WHAT THE TASK REQUIRES =
Leave out the pictures and print the rest of the entries exactly as they stand.

GIVEN RECORDS =
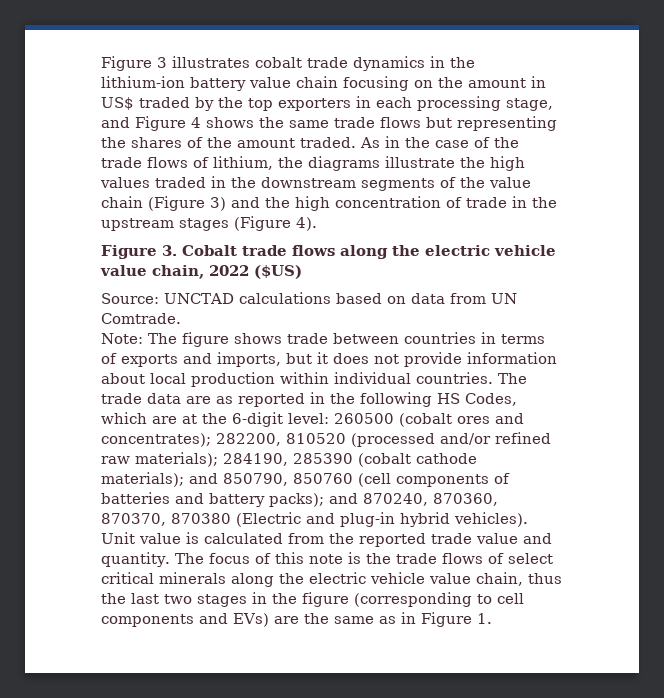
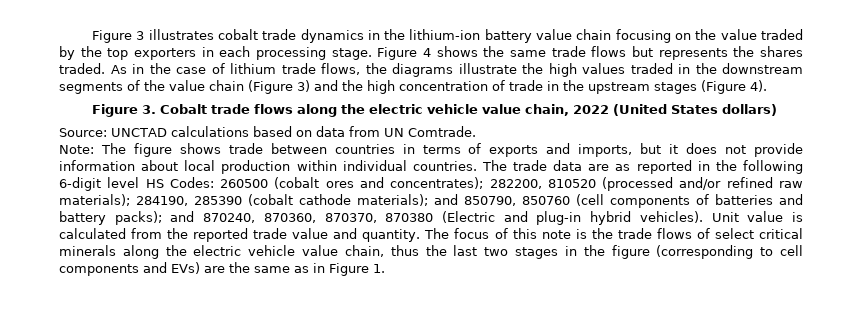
[468,76,546,88] [101,97,134,110] amount in US$ -> [720,29,757,40] value
[506,98,553,111] [101,117,130,128] stage, and -> [331,48,372,60] stage.
[457,116,557,131] representing -> [658,48,728,60] represents
[187,137,295,148] of the amount -> (803, 51) none
[494,137,519,148] [101,156,273,170] the trade flows of lithium, -> [230,63,360,75] lithium trade flows,
[254,265,302,279] ($US) -> [612,104,777,116] (United States dollars)
[437,393,517,406] [101,412,329,427] HS Codes, which are at the 6-digit level: -> [59,177,214,191] 6-digit level HS Codes:

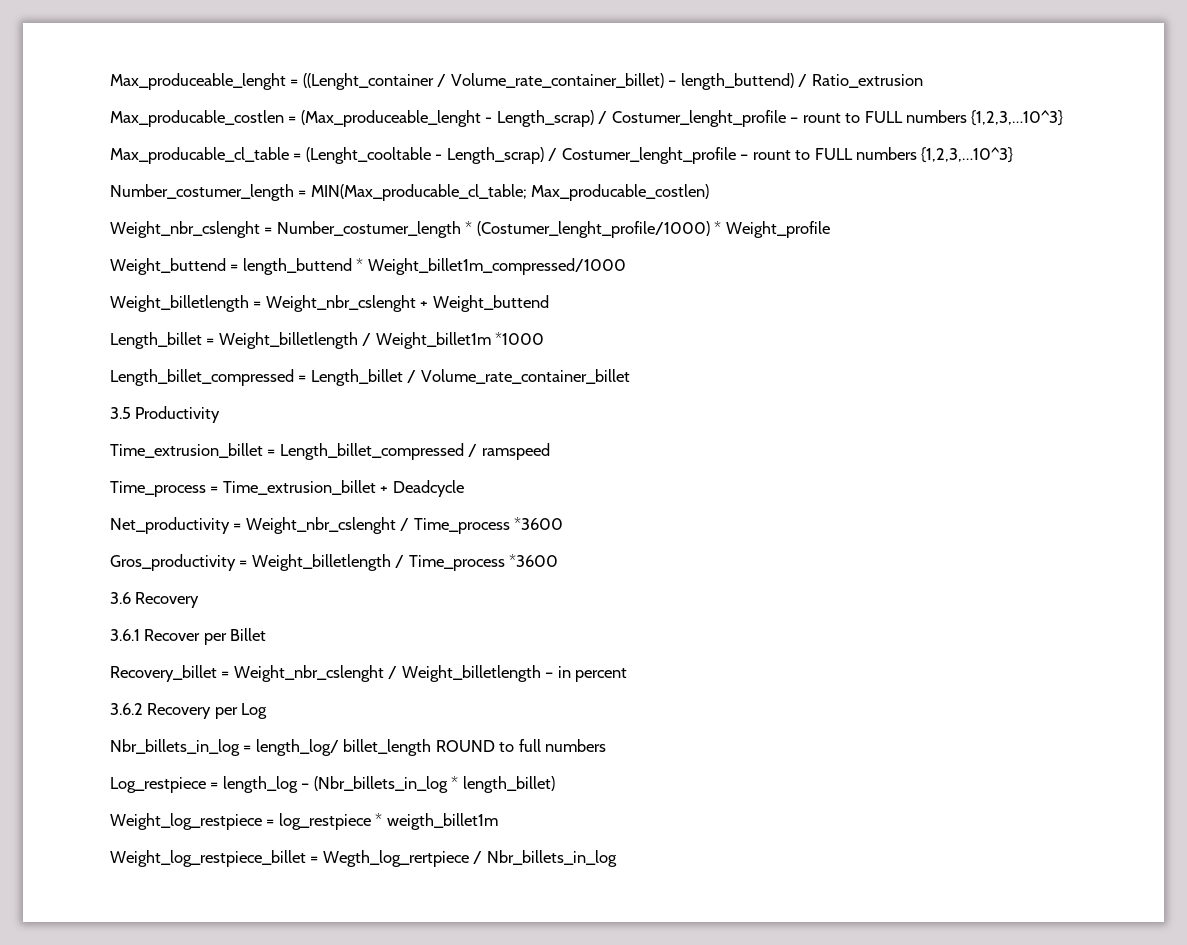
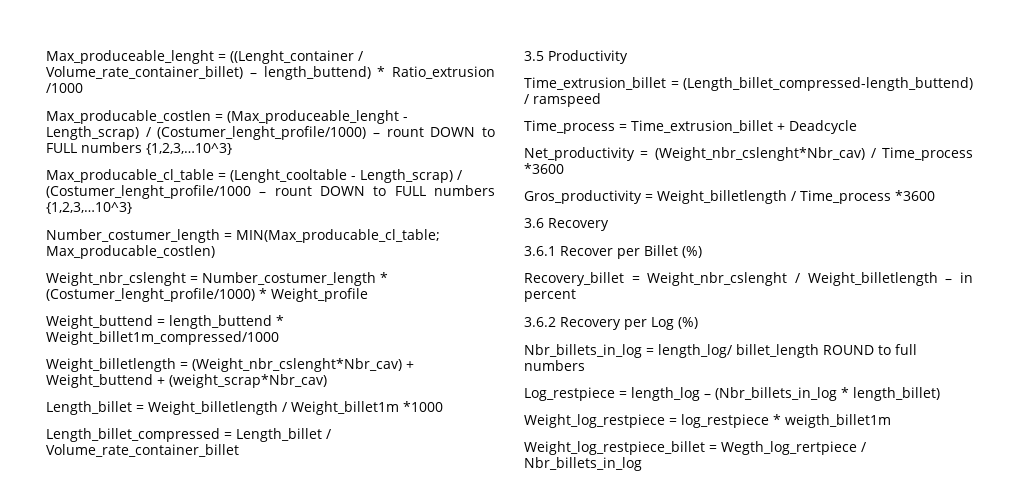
[798,74,808,87] / -> [377,66,386,77] *
(923, 81) none -> [46,83,83,93] /1000
[611,110,841,127] Costumer_lenght_profile – rount -> [157,126,476,140] (Costumer_lenght_profile/1000) – rount DOWN
[561,147,791,164] Costumer_lenght_profile – rount -> [46,185,365,199] (Costumer_lenght_profile/1000 – rount DOWN
[265,295,416,312] Weight_nbr_cslenght -> [192,358,402,372] (Weight_nbr_cslenght*Nbr_cav)
(549, 303) none -> [157,374,327,388] + (weight_scrap*Nbr_cav)
[279,443,464,460] Length_billet_compressed -> [683,77,973,91] (Length_billet_compressed-length_buttend)
[245,517,396,534] Weight_nbr_cslenght -> [654,147,865,161] (Weight_nbr_cslenght*Nbr_cav)
(267, 634) none -> [682,246,702,258] (%)
(268, 711) none -> [678,317,698,329] (%)

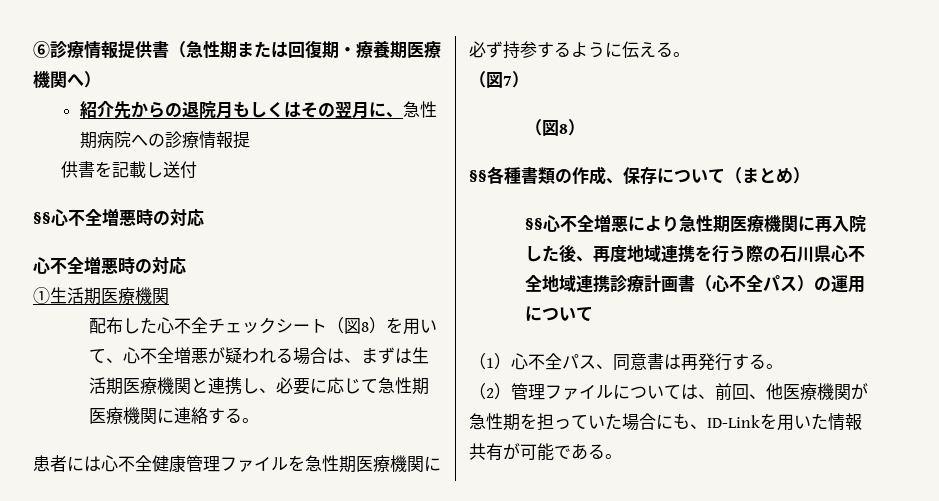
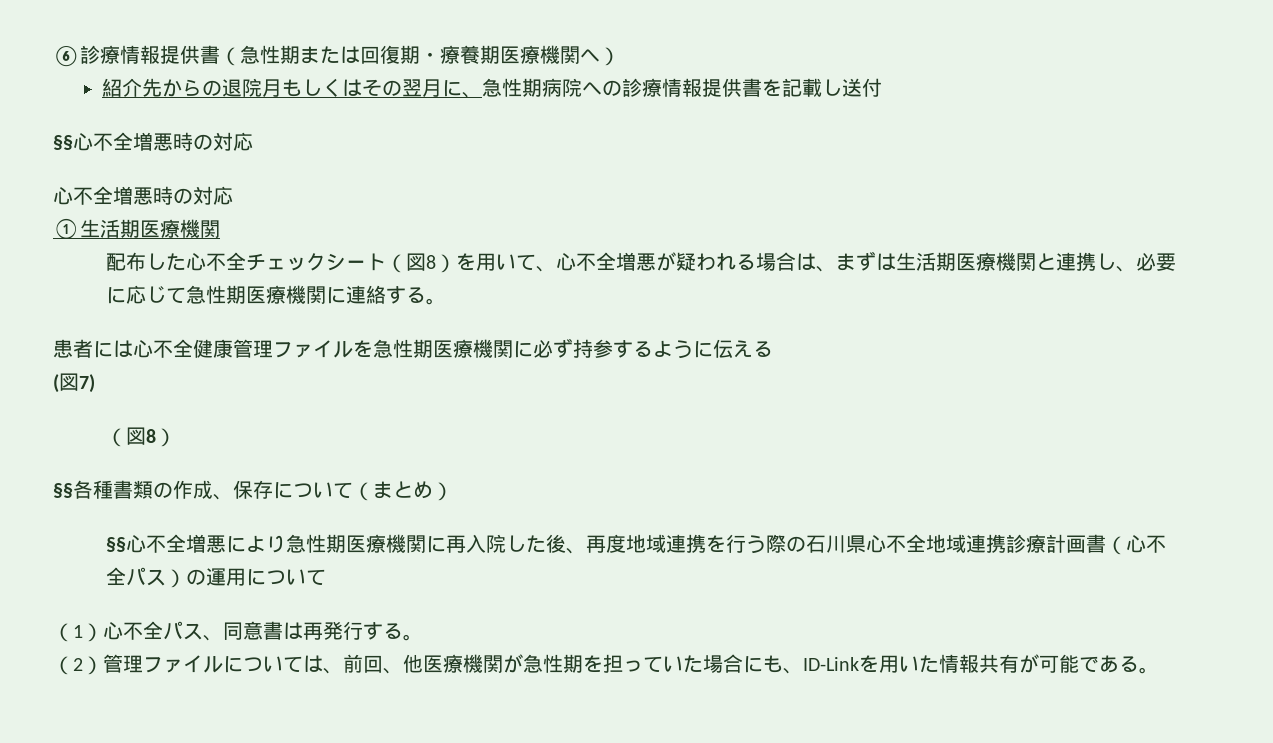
(250, 140) // -> (722, 87) none
[673,52,690,57] [469,71,529,88] 。 // （図7） -> [53,373,95,393] // (図7)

REPLY =
[468,76,546,88] [101,97,134,110] amount in US$ -> [720,29,757,40] value
[506,98,553,111] [101,117,130,128] stage, and -> [331,48,372,60] stage.
[457,116,557,131] representing -> [658,48,728,60] represents
[187,137,295,148] of the amount -> (803, 51) none
[494,137,519,148] [101,156,273,170] the trade flows of lithium, -> [230,63,360,75] lithium trade flows,
[254,265,302,279] ($US) -> [612,104,777,116] (United States dollars)
[437,393,517,406] [101,412,329,427] HS Codes, which are at the 6-digit level: -> [59,177,214,191] 6-digit level HS Codes:

[798,74,808,87] / -> [377,66,386,77] *
(923, 81) none -> [46,83,83,93] /1000
[611,110,841,127] Costumer_lenght_profile – rount -> [157,126,476,140] (Costumer_lenght_profile/1000) – rount DOWN
[561,147,791,164] Costumer_lenght_profile – rount -> [46,185,365,199] (Costumer_lenght_profile/1000 – rount DOWN
[265,295,416,312] Weight_nbr_cslenght -> [192,358,402,372] (Weight_nbr_cslenght*Nbr_cav)
(549, 303) none -> [157,374,327,388] + (weight_scrap*Nbr_cav)
[279,443,464,460] Length_billet_compressed -> [683,77,973,91] (Length_billet_compressed-length_buttend)
[245,517,396,534] Weight_nbr_cslenght -> [654,147,865,161] (Weight_nbr_cslenght*Nbr_cav)
(267, 634) none -> [682,246,702,258] (%)
(268, 711) none -> [678,317,698,329] (%)

(250, 140) // -> (722, 87) none
[673,52,690,57] [469,71,529,88] 。 // （図7） -> [53,373,95,393] // (図7)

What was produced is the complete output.